# 2010 World Series thread



## Otaku (Dec 3, 2004)

A serious slugfest at AT&T Park tonight!

Giants 11, Rangers 7. Fear the Beard!


----------



## Otaku (Dec 3, 2004)

The Giants come through with a 9 to 0 win, seriously embarassing the Rangers pitching yet again. Cain goes 7 2/3 scoreless innings for the win.

Sweep?


----------



## Dixie (Feb 18, 2009)

Ugh, I can't bear to watch this thread!


----------



## Otaku (Dec 3, 2004)

Dixie, you KNOW what I'm going to say.

Congrats to the San Francisco Giants, winners of the 2010 World Series! Linsecum was definitely in the zone tonight with another 10 K's over 8 1/2 innings. Renteria hit the game-winning 3-run homer and got the MVP award.
The Rangers were worthy opponents, but the Giants would not be denied. The torture is finally over!


----------



## Dixie (Feb 18, 2009)

Ugh. Although Jaybo is just glad we GOT there, lol!!!!!

(Extracted data entries)
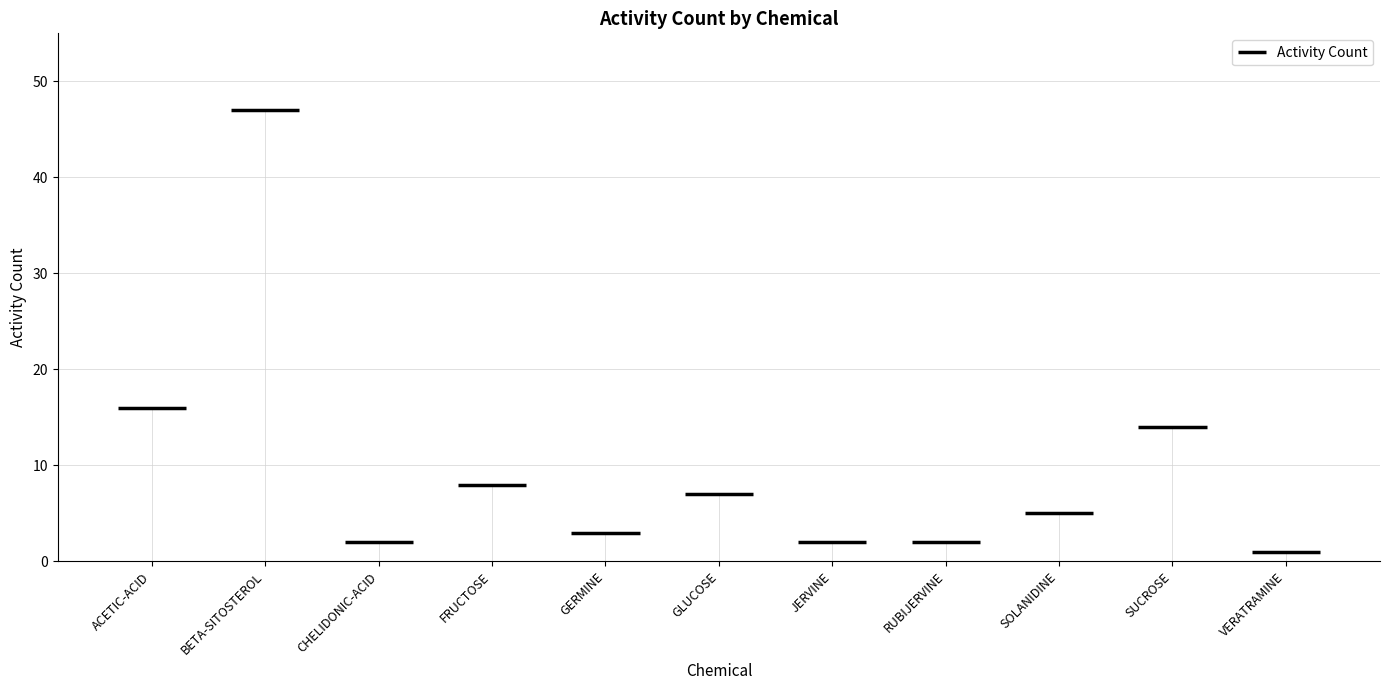

How many data points are above 5?

5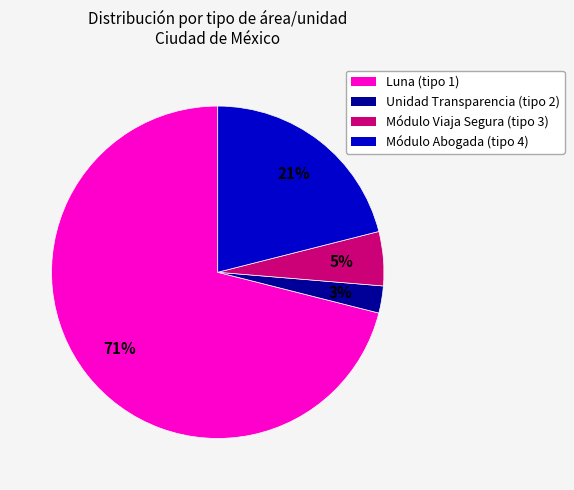

To the nearest percent, what is the difference between the largest and smallest slice percentages?

68%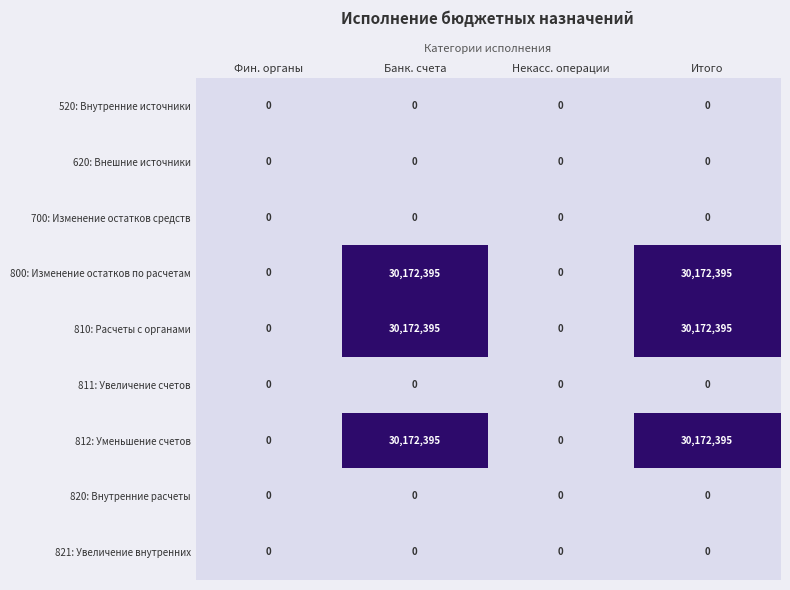

What is the sum of the 800: Изменение остатков по расчетам values at Итого and Некасс. операции?

30172395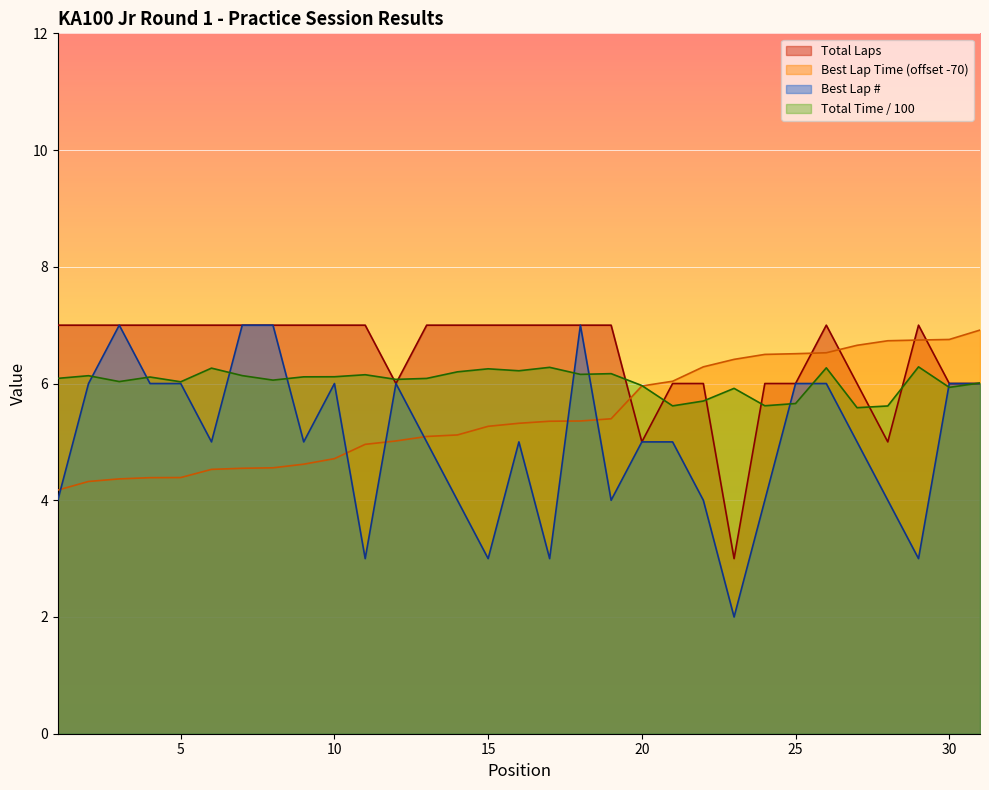

What is the minimum value for Best Lap Time (offset -70)?

4.2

▶ [Required work]: Write the next few posts of the 2010 World Series forum thread above, following Dixie's last reply.

▶ [Output]:
Congratulations, we all have lots of respect for the Giants, y'all rocked it... with AUTHORITY!


----------



## Spooky1 (Aug 25, 2008)

Congrats to the Giants. Maybe one of these days the Orioles can get back to the World series.


----------



## jdsteel82 (Aug 27, 2010)

Woot Giants!!!! Finally a Local team wins big again! Now for my Kings!


----------



## HalloweenZombie (Jul 22, 2007)

There was a world series this year? Must have missed it. Too busy with Halloween.


----------



## Night Watchman (Aug 15, 2009)

I hate it! It's just the Dodger Blue I bleed.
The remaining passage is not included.